A deadly, unnatural silence spread over the entire world. The two windows watched Egert, like two empty, perfectly clear eyes. He remained silent. Dust motes danced in the columns of light, and Toria, frozen on her own bench, suddenly raised her head.
It is likely that his pain and grief had been communicated to her, but in that very second he suddenly sensed how, perceiving the horror and despair of her beloved, she searched for his gaze.
He was silent, unable to force out a sound.
Fagirra sneered. “All right. I will ask the questions and you will answer. Is it true that your name is Egert Soll?”
“Yes,” his lips spoke instinctively. A sigh passed through the crowd.
“Is it true that you came here from the town of Kavarren about a year ago?”
Egert saw the towers and weathervanes reflected in the water of the spring Kava; the pavement bathed by rain; a pony under an elegant, child’s saddle; shutters closing with a bang; and his laughing mother with her palm shading her eyes.
“Yes,” he replied distantly.
“Good. Is it true that all this time you lived at the university, keeping close company with the dean and his daughter, and that she almost became your wife?”
He finally succumbed to the silent entreaty of Toria and decided to look at her.
She sat, leaning forward and not taking her eyes off him. Egert felt how she relaxed slightly as soon as she caught his gaze. Her face warmed and her gnawed lips tried to form a smile. She was happy to see him, even now, on the brink of betrayal, and she rushed to pour into him all her frantic, almost maternal tenderness, unextinguished by torture, for surely they were also torturing him, they would continue to torture him, perhaps more roughly and painfully, in front of the whole city, in front of the woman he loved; she understood how it was with him, what ailed him now and what would happen later: she understood everything.
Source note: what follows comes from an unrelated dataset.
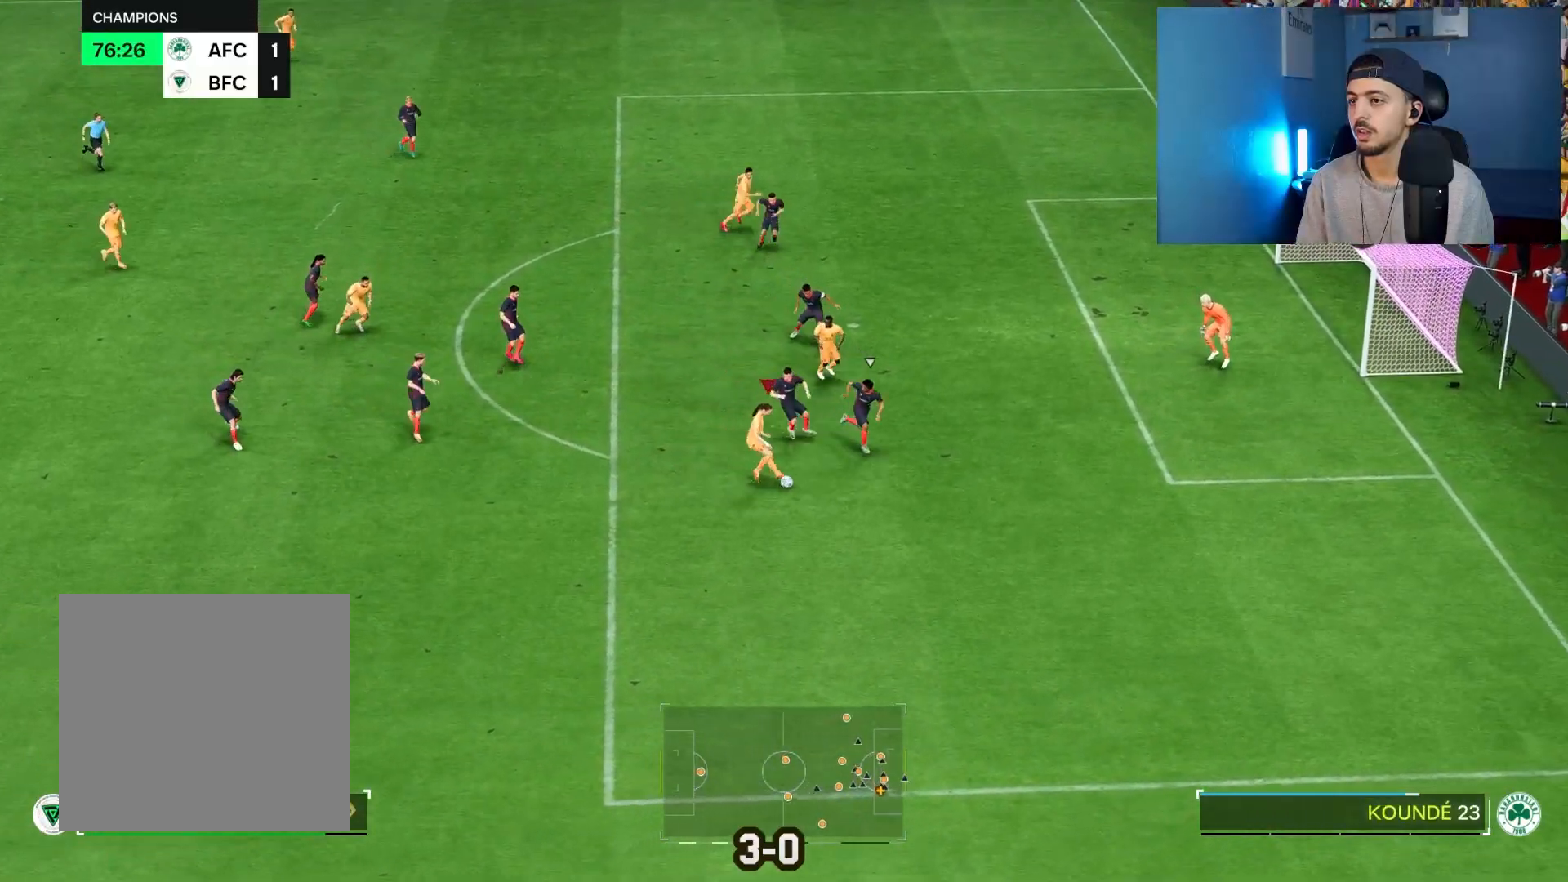
{"buttons": [], "left_stick": "up-left", "right_stick": "center", "events": [[333, "L2", "up"]]}
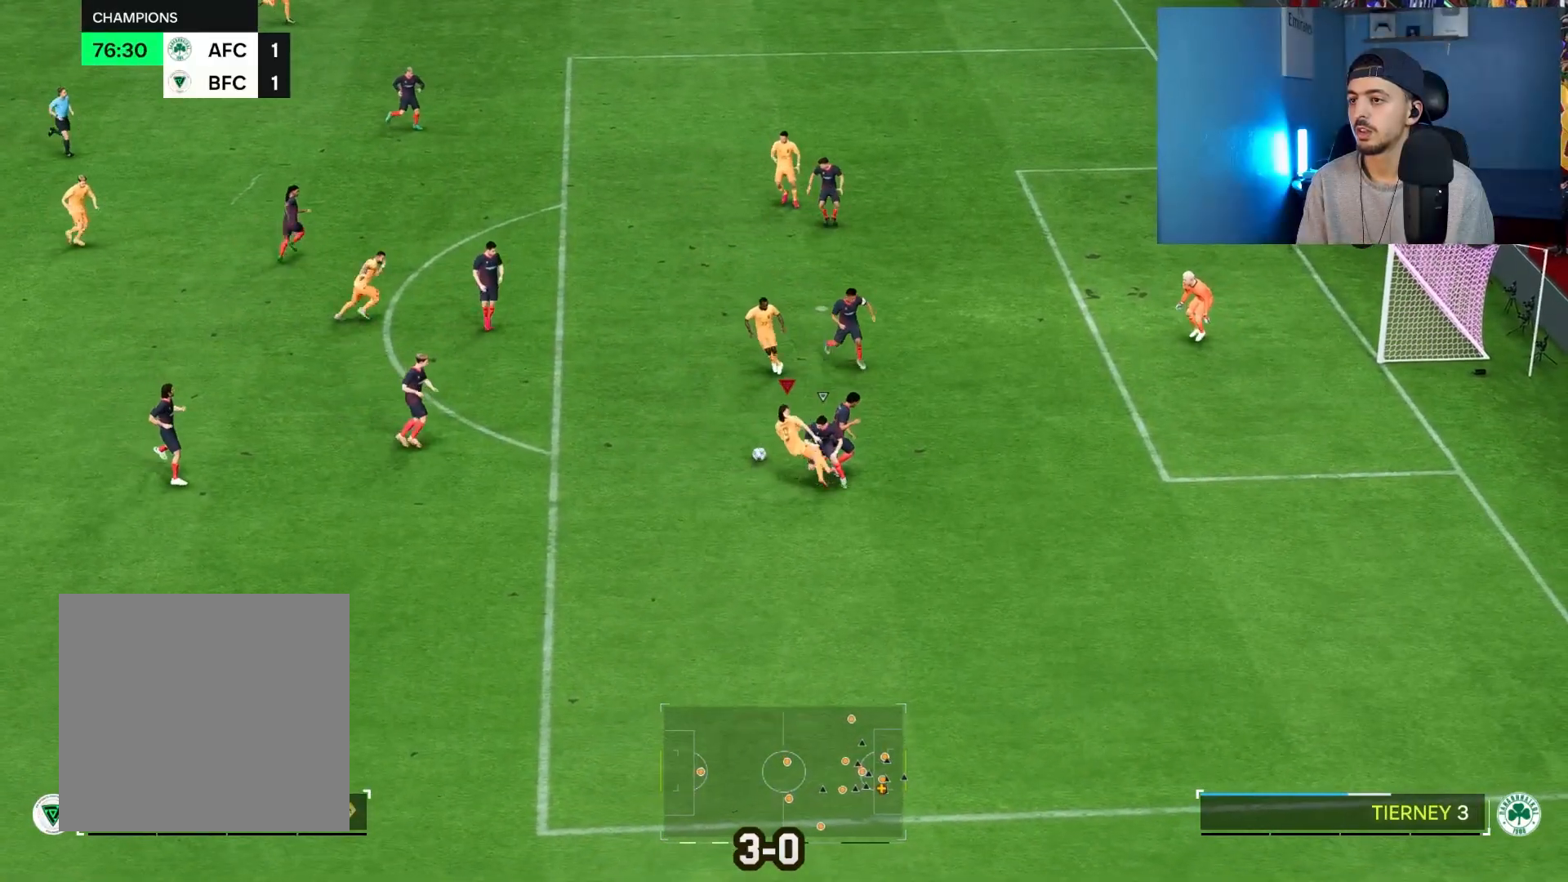
{"buttons": [], "left_stick": "up", "right_stick": "center", "events": [[133, "left_stick", "up"], [350, "CROSS", "down"], [400, "CROSS", "up"]]}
It would have been easier for him to survive disdain than compassion. He turned his troubled gaze, full of hate, to Fagirra.
“Yes!”
At that moment something shivered in Toria’s eyes. Egert returned her gaze, and his hair stood up on his head because he too understood.
His trembling hand lay on his scar. On one day only, and only one chance. Please do not let me err in answering.
“Is it true that on the eve of the Plague you were in the dean’s study, and that you saw what happened there?”
The path must reach its bitter end.
“Yes,” he said for the fourth time.
The executioner scratched his nose. He was bored.
Fagirra smiled victoriously. “Is it true that the magical acts of the dean and his daughter called forth the Plague upon the city?”
The steel blade had ripped through his cheek, and the curse had broken his life in two. He had been self-assured on that morning; the spring had broken out cold and lingering, and dewdrops had slithered down the tree trunks, as if weeping for someone. He had not shut his eyes when the Wanderer’s sword sank into his face; there was pain, but there was no fear even then.
He felt the scar on his cheek come to life; it throbbed, full of fire. Still pressing his palm to his cheek, he looked down into the hall and met the gaze of perfectly clear eyes without eyelashes.
The Wanderer stood by a wall in the crowd, but seperate from all. Among the crowd of curious, overwrought, scowling, and tense faces, his long face, notched with vertical wrinkles, seemed as detached as a lock hanging off a door. When that which is foremost in your soul becomes last. When five questions are asked and you answer yes.
My fate steers me along a precisely designed line.
He shivered. At that very moment Toria also recognized the Wanderer. Without turning around, Egert saw how her swollen lips at first tentatively, then more boldly and joyfully, slipped into a smile.
Smiling, she would go to a horrible death. For it appeared that pardon for Egert sounded the death knell for Toria. She knew this and still smiled because in her life there had been the eternally green tree over the tomb of the First Prophet and those nights spent by the light of the fireplace and his promise to shed the curse for her sake.